Loss of heterozygosity -- In cancer, loss of a second allele of a gene when the first allele is already altered or lost

Matrix metalloproteinases -- A group of related proteins that promote degradation of connective tissue matrix and enhanced cell movement

Oncogene -- A mutant gene, usually related to cell cycle, that contributes to cancer development

Proto-oncogene -- A normal gene that encodes a protein usually related to cell cycle. When mutated, this gene is known as an oncogene.

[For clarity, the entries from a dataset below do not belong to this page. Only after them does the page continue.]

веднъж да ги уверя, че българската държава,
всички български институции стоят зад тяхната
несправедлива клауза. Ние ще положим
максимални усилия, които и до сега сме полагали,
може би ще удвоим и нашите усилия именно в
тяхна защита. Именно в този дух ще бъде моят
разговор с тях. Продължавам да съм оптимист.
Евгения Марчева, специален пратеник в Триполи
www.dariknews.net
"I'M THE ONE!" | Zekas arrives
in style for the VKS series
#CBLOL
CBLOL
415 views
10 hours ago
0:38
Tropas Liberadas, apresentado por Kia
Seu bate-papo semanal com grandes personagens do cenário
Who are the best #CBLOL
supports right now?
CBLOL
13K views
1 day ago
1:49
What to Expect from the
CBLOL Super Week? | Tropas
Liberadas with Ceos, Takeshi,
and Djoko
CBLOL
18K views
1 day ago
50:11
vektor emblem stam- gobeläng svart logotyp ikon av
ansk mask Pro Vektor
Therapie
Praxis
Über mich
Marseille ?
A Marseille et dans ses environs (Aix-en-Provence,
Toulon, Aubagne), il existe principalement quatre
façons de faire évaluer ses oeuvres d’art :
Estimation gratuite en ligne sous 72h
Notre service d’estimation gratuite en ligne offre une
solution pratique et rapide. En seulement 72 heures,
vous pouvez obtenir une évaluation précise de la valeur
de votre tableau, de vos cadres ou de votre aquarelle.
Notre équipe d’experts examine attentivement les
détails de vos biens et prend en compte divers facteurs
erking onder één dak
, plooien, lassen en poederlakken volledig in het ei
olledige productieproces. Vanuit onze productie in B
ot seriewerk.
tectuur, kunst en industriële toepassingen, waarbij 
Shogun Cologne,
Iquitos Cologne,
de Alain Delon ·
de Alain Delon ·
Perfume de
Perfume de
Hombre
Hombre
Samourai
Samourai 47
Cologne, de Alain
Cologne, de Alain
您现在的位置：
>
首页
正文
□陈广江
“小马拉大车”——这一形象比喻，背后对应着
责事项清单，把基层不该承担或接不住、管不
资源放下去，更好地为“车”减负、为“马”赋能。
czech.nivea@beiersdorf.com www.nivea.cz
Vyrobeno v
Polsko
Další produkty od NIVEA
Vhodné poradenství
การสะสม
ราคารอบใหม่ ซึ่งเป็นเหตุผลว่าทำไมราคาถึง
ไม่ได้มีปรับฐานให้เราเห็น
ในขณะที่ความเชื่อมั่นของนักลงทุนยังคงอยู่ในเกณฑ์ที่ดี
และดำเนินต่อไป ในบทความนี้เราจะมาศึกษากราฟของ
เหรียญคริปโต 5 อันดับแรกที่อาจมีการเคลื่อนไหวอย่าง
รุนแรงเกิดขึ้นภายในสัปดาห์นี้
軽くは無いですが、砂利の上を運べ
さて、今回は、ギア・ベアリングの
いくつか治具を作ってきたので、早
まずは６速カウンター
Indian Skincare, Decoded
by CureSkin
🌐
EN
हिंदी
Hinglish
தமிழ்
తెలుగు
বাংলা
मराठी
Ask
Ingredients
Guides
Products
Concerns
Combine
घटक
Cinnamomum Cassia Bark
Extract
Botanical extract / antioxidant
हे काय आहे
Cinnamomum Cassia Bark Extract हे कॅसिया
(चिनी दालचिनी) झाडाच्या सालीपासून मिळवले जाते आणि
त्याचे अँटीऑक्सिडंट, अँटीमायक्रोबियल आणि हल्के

Growth factor -- Extracellular peptide that signals a cell to proliferate

Growth factor receptor -- A protein on the cell surface receiving a growth factor molecule that starts a signaling cascade eventuating in proliferation

Signal transduction -- The process by which a cell transmits an external stimulus (signal) to the nucleus for a response

Telomerase -- A nuclear enzyme that is responsible for the extension and, therefore, maintenance of DNA sequences found at the end of chromosomes known as telomeres

Telomere -- DNA sequences found at the end of chromosomes that are necessary to prevent chromosome shortening and degradation

Tumor suppressor gene -- A gene whose protein product suppresses the cell cycle. It is often a target in cancer and requiring inactivation of both alleles to effect a loss of function.